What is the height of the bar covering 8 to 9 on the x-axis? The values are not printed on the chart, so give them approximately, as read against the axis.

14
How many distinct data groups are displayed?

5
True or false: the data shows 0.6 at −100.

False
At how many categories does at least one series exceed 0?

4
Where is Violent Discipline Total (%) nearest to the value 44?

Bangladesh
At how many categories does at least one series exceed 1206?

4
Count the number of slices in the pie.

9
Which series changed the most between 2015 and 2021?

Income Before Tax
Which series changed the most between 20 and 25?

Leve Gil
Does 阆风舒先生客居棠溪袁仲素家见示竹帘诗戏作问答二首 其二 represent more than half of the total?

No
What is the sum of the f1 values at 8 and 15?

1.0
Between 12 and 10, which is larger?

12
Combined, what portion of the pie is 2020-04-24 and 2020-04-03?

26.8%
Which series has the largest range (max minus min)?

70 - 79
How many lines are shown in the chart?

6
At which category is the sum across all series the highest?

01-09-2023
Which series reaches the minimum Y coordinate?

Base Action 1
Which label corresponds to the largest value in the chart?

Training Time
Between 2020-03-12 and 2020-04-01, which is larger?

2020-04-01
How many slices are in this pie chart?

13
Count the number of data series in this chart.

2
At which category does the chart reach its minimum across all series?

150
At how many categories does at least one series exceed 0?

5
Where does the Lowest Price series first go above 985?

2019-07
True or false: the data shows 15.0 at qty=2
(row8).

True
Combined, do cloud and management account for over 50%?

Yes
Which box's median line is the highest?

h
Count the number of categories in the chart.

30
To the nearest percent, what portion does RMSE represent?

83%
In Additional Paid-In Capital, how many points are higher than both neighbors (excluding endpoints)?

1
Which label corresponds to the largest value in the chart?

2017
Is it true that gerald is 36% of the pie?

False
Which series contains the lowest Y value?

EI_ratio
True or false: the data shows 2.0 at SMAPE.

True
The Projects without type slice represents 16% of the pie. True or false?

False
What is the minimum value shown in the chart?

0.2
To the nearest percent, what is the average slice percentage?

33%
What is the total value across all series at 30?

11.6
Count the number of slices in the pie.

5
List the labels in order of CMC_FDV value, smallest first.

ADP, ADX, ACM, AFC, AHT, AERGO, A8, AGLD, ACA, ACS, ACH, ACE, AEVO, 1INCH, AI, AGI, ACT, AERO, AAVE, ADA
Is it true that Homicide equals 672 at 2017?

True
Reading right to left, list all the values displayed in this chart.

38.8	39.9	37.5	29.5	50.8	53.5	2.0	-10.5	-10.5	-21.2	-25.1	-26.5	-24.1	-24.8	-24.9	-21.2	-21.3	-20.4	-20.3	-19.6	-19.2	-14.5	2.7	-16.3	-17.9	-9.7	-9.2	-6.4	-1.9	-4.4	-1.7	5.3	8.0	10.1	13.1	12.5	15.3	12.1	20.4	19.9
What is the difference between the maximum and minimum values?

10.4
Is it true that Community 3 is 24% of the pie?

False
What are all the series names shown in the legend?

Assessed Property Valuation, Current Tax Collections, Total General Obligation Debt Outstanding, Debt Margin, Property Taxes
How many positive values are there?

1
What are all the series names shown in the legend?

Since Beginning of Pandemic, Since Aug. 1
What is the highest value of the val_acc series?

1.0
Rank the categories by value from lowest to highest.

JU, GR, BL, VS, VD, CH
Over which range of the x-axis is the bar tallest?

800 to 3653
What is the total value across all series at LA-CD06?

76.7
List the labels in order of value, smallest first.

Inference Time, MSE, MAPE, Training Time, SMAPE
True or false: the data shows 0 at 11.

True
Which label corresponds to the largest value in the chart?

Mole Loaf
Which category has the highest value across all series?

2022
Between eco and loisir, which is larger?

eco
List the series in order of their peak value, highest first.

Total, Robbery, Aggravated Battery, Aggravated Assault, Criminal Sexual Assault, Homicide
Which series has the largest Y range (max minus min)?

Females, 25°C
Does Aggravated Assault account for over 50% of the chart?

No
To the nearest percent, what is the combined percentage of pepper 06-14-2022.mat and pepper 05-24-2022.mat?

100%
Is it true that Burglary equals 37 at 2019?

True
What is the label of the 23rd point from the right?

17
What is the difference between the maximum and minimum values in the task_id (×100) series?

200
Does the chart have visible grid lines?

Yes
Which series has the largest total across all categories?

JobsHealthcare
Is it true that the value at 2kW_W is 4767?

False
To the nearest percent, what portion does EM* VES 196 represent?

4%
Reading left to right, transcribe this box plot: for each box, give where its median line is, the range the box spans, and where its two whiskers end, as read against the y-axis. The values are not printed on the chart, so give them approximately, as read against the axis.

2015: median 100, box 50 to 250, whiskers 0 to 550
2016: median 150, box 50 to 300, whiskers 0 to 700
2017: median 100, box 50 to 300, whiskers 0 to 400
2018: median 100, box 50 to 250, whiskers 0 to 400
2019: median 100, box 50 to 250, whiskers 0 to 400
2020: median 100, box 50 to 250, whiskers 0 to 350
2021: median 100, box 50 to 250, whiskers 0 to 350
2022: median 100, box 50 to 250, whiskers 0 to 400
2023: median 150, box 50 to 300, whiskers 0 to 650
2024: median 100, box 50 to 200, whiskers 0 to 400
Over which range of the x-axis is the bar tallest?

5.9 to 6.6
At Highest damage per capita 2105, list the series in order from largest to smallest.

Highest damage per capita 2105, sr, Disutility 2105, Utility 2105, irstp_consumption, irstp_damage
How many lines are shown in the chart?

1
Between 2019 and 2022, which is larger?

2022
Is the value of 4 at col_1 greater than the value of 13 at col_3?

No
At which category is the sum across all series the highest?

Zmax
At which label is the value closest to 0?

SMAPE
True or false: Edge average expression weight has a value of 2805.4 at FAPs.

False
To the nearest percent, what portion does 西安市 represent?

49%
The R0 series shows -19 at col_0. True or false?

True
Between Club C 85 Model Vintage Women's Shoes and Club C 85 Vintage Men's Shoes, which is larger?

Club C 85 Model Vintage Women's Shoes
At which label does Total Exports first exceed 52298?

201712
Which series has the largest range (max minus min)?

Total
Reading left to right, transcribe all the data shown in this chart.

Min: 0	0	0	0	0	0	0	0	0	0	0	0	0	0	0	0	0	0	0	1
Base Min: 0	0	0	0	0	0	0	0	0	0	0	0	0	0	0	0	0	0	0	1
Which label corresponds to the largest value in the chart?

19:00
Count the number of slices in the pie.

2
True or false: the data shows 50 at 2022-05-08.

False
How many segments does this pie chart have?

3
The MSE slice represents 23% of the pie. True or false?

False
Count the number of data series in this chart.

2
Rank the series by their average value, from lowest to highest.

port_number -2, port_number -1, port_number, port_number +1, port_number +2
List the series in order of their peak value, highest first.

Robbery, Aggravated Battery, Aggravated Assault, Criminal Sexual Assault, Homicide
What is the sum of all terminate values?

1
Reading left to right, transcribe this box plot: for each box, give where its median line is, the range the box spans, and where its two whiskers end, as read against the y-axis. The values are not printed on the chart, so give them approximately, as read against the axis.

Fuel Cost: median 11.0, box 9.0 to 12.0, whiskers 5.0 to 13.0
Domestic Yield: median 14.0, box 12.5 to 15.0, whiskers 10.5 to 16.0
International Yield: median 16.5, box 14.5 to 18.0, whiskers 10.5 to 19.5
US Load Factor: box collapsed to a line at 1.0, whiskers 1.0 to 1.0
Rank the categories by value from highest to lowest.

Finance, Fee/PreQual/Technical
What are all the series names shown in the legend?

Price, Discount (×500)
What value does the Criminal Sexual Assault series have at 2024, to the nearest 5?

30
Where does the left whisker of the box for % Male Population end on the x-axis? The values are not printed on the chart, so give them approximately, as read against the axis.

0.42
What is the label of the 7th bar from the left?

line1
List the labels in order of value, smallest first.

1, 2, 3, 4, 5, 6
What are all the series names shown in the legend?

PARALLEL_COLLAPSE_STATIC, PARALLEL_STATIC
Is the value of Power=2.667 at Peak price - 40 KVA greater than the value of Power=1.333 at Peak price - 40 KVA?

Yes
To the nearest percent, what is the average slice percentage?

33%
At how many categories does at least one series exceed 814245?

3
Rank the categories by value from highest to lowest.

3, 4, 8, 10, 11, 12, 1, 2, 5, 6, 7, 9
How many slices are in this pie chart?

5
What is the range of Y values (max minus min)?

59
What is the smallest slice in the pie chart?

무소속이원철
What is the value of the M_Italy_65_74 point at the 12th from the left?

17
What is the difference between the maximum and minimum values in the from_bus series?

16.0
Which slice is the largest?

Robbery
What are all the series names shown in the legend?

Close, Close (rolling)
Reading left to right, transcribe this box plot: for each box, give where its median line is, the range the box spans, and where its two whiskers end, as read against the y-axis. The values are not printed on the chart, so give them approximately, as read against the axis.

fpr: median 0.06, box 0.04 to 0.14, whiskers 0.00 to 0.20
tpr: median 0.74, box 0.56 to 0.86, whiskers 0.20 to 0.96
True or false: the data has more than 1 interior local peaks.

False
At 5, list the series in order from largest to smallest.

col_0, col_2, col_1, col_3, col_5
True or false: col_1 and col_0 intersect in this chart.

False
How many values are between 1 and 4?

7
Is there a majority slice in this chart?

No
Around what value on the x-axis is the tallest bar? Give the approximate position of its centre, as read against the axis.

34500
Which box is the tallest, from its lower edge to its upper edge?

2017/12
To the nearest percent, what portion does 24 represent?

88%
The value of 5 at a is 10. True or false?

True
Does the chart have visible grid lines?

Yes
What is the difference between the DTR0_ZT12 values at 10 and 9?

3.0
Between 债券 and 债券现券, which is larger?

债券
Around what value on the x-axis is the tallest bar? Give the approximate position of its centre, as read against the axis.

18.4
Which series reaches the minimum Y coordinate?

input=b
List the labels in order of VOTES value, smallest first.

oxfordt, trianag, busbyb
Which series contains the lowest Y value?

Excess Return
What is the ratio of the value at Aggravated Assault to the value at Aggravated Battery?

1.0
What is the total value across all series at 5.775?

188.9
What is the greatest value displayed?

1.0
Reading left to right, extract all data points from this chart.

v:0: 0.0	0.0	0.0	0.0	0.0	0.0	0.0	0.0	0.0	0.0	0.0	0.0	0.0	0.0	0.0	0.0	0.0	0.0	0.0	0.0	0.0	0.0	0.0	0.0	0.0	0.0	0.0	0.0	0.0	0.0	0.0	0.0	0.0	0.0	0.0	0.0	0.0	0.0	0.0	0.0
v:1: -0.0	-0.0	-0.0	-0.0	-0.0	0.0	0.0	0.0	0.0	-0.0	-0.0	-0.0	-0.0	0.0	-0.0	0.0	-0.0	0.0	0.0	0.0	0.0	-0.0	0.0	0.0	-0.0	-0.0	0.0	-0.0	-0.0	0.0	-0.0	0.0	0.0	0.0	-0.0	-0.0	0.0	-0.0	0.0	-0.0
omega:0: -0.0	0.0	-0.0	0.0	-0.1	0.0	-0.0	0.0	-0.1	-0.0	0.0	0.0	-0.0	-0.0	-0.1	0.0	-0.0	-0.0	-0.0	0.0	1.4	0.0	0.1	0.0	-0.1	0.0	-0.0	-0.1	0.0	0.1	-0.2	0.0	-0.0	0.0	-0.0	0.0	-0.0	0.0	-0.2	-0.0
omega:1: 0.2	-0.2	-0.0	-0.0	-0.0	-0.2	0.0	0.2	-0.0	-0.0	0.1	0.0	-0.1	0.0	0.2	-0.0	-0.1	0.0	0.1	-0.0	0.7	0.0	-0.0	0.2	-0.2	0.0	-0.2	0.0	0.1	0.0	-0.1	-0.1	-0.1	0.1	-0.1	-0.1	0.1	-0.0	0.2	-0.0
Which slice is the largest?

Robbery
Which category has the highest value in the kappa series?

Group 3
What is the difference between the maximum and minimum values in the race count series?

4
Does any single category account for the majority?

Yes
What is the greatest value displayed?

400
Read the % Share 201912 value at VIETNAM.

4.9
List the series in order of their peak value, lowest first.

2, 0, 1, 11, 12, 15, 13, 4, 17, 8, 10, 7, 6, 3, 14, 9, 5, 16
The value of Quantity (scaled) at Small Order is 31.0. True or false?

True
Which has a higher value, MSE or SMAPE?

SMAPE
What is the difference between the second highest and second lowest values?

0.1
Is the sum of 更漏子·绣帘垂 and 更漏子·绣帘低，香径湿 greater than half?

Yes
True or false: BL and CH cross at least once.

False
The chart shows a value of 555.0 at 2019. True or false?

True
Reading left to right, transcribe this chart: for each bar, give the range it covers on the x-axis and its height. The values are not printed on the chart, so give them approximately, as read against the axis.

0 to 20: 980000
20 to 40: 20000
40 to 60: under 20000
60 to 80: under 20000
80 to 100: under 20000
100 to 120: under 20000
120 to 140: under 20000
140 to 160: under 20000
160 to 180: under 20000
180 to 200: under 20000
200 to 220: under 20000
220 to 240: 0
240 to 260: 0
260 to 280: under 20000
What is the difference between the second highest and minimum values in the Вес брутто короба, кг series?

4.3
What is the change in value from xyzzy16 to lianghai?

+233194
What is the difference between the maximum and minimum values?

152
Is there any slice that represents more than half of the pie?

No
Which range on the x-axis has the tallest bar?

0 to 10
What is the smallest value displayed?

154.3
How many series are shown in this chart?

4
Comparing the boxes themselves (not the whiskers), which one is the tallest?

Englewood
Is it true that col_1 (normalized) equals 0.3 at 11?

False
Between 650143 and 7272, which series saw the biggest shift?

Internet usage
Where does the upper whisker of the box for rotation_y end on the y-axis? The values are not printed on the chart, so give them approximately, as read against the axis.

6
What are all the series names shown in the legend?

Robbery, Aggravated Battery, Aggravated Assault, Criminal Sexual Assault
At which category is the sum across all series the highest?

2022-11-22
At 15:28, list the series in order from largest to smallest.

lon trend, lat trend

******************************

> **Exercise brief**
Give again the material from the line with "Excess Return" to the line with "True or false: BL and CH cross at least once.", word for word, keeping both of those lines.

> **Written answer**
Excess Return
What is the ratio of the value at Aggravated Assault to the value at Aggravated Battery?

1.0
What is the total value across all series at 5.775?

188.9
What is the greatest value displayed?

1.0
Reading left to right, extract all data points from this chart.

v:0: 0.0	0.0	0.0	0.0	0.0	0.0	0.0	0.0	0.0	0.0	0.0	0.0	0.0	0.0	0.0	0.0	0.0	0.0	0.0	0.0	0.0	0.0	0.0	0.0	0.0	0.0	0.0	0.0	0.0	0.0	0.0	0.0	0.0	0.0	0.0	0.0	0.0	0.0	0.0	0.0
v:1: -0.0	-0.0	-0.0	-0.0	-0.0	0.0	0.0	0.0	0.0	-0.0	-0.0	-0.0	-0.0	0.0	-0.0	0.0	-0.0	0.0	0.0	0.0	0.0	-0.0	0.0	0.0	-0.0	-0.0	0.0	-0.0	-0.0	0.0	-0.0	0.0	0.0	0.0	-0.0	-0.0	0.0	-0.0	0.0	-0.0
omega:0: -0.0	0.0	-0.0	0.0	-0.1	0.0	-0.0	0.0	-0.1	-0.0	0.0	0.0	-0.0	-0.0	-0.1	0.0	-0.0	-0.0	-0.0	0.0	1.4	0.0	0.1	0.0	-0.1	0.0	-0.0	-0.1	0.0	0.1	-0.2	0.0	-0.0	0.0	-0.0	0.0	-0.0	0.0	-0.2	-0.0
omega:1: 0.2	-0.2	-0.0	-0.0	-0.0	-0.2	0.0	0.2	-0.0	-0.0	0.1	0.0	-0.1	0.0	0.2	-0.0	-0.1	0.0	0.1	-0.0	0.7	0.0	-0.0	0.2	-0.2	0.0	-0.2	0.0	0.1	0.0	-0.1	-0.1	-0.1	0.1	-0.1	-0.1	0.1	-0.0	0.2	-0.0
Which slice is the largest?

Robbery
Which category has the highest value in the kappa series?

Group 3
What is the difference between the maximum and minimum values in the race count series?

4
Does any single category account for the majority?

Yes
What is the greatest value displayed?

400
Read the % Share 201912 value at VIETNAM.

4.9
List the series in order of their peak value, lowest first.

2, 0, 1, 11, 12, 15, 13, 4, 17, 8, 10, 7, 6, 3, 14, 9, 5, 16
The value of Quantity (scaled) at Small Order is 31.0. True or false?

True
Which has a higher value, MSE or SMAPE?

SMAPE
What is the difference between the second highest and second lowest values?

0.1
Is the sum of 更漏子·绣帘垂 and 更漏子·绣帘低，香径湿 greater than half?

Yes
True or false: BL and CH cross at least once.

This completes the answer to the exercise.